Isadora est un grand grand roman sur la douleur, avec de l’humour noir et énormément de poésie. Écrit dans une langue superbe, excessivement sophistiquée. Un plaisir intense qui dure 550 pages. Amelia Gray se révèle vraiment comme une très grande écrivaine.
Vous aimez particulièrement la danse (ni moderne, ni classique) ? Isadora Duncan est un personnage qui vous fascine ? Les biographies sont un genre littéraire qui vous passionne ? Oui ? Non ? En fait, peu importe. Cet Isadora, qui nous est présenté comme un roman biographique n’est guère une biographie et bien plus un roman. Un roman qui s’apprécie indépendamment du fait que son personnage central est l’une des plus grandes et inventives danseuses de tous les temps. Isadora s’apprécie au-delà de son thème. Isadora est tout simplement un grand, grand roman. Si vous aimez la littérature, alors Isadora est pour vous. Impossible de ne pas se laisser emporter, baigner, déborder par la force de l’écriture d’Amelia Gray.
Le roman commence en avril 1913. Isadora Duncan est déjà une danseuse reconnue et admirée. Ella deux enfants : Deirdre, qu’elle a eu avec un décorateur de théâtre Gordon « Ted » Craig, et Patrick, qu’elle a eu avec Paris Singer, un des héritiers de l’inventeur de la machine à coudre, Isaac Singer. Le 19 avril, Deirdre et Patrick, ainsi que leur gouvernante, meurent dans un accident de voiture aussi dramatique que stupide. La vie d’Isadora Duncan est, on s’en doute, totalement bouleversée. La douleur est immense. Comment vivre avec ? Comment danser avec cette douleur ? Est-ce encore possible ? La douleur d’une mère, mais celle d’un père – Paris Singer, en l’occurrence, est très présent dans le livre, au moins au début. Et comment les autres – en particulier Elisabeth, sa sœur, aussi très présente – subissent, supportent, acceptent cette douleur. C’est tout cela raconte Amelia Gray dans Isadora. Isadora est donc un livre sur la douleur et sur la capacité à y faire face. La douleur immense de la mère – et ses délires mystico-poétiques – et sa volonté de continuer à vivre dans cette douleur. La douleur, plus froide et maitrisée, d’un des pères. La douleur empreinte de jalousie de la sœur.

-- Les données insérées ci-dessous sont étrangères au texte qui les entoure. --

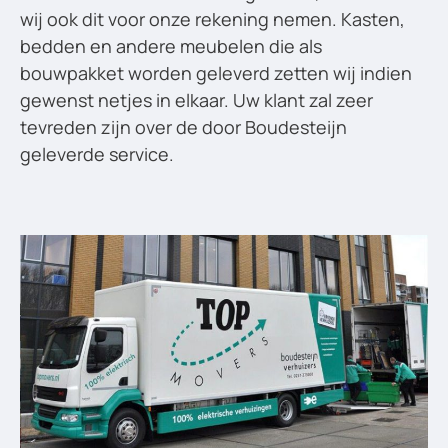
wij ook dit voor onze rekening nemen. Kasten,
bedden en andere meubelen die als
bouwpakket worden geleverd zetten wij indien
gewenst netjes in elkaar. Uw klant zal zeer
tevreden zijn over de door Boudesteijn
geleverde service.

De manière tout à fait intéressante, le roman s’étale sur une période (relativement) brève de la vie d’Isadora Duncan. Mais le temps ne compte pas vraiment ici. Rien n’étant daté, on perd rapidement la notion d’une quelconque chronologie. On a très rapidement l’impression d’être en dehors du monde également, même si tout ce qui se passe a bel et bien lieu dans des espaces physiques. Mais Isadora Duncan n’est jamais vraiment dans le monde physique où se trouvent les autres. Même la danse est une expérience physique ; et même si Isadora Duncan a eu des relations physiques avec un certain nombre d’hommes (et, peut-être même une femme, Eleonora Duse, à ce que semble suggérer Amelia Gray), elle est souvent entre le rêve et la réalité. C’est ce qui la distingue de la plupart des autres personnages qui sont beaucoup plus ancrés dans le réel.
Isadora est fascinant, curieusement addictif, aussi en grande partie à cause du talent littéraire d’Amelia Gray. Ce qui avait fait la force de son précédent roman, THREATS (Menaces, déjà publié aux éditions de l’Ogre en 2019) est encore plus flagrant ici. Isadora est un roman dans lequel on recule au fur et à mesure qu’on avance, tant on prend du temps à lire et relire ces phrases… Lire Isadora est tout simplement un moment de jouissance intense. Un plaisir incroyable. Un plaisir qui dure et qu’on n’a pas envie de voir s’arrêter. Isadora est le genre de roman qu’on peut poser sur sa table de nuit, garder des années là, en lire quelques pages régulièrement pour sa rappeler ce qu’est la belle langue.